TASK GOAL — Quote the grant abstract on empathy in maltreated children below in full, word for word.

___ SOURCE PASSAGE ___

# Enhancing Empathic and Prosocial Tendencies in Maltreated Children

> **NIH NIH F31** · UNIVERSITY OF CALIFORNIA-IRVINE · 2020 · $34,247

## Abstract

Project Summary
A predominant concern regarding maltreated children’s psychosocial development has been identifying ways
of reducing the cycles of violence that affect children in the short- and long-term, as well as families,
communities, and subsequent generations. Most intervention efforts have focused on reducing problematic
behaviors that stem from maltreatment. Very few have directed attention toward understanding and
augmenting positive capacities, such as empathy and altruism, in this population. Yet, such capacities are
fundamental to children’s broader social functioning and well-being, and, improving these may represent an
alternative, yet equally important approach to promoting high-risk children’s psychosocial adjustment and
disrupting the recurring cycles of violence and abuse.

___ GIVEN DATA ___

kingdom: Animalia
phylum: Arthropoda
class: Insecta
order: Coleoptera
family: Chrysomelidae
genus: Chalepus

___

ANSWER BELOW —
# Enhancing Empathic and Prosocial Tendencies in Maltreated Children

> **NIH NIH F31** · UNIVERSITY OF CALIFORNIA-IRVINE · 2020 · $34,247

## Abstract

Project Summary
A predominant concern regarding maltreated children’s psychosocial development has been identifying ways
of reducing the cycles of violence that affect children in the short- and long-term, as well as families,
communities, and subsequent generations. Most intervention efforts have focused on reducing problematic
behaviors that stem from maltreatment. Very few have directed attention toward understanding and
augmenting positive capacities, such as empathy and altruism, in this population. Yet, such capacities are
fundamental to children’s broader social functioning and well-being, and, improving these may represent an
alternative, yet equally important approach to promoting high-risk children’s psychosocial adjustment and
disrupting the recurring cycles of violence and abuse.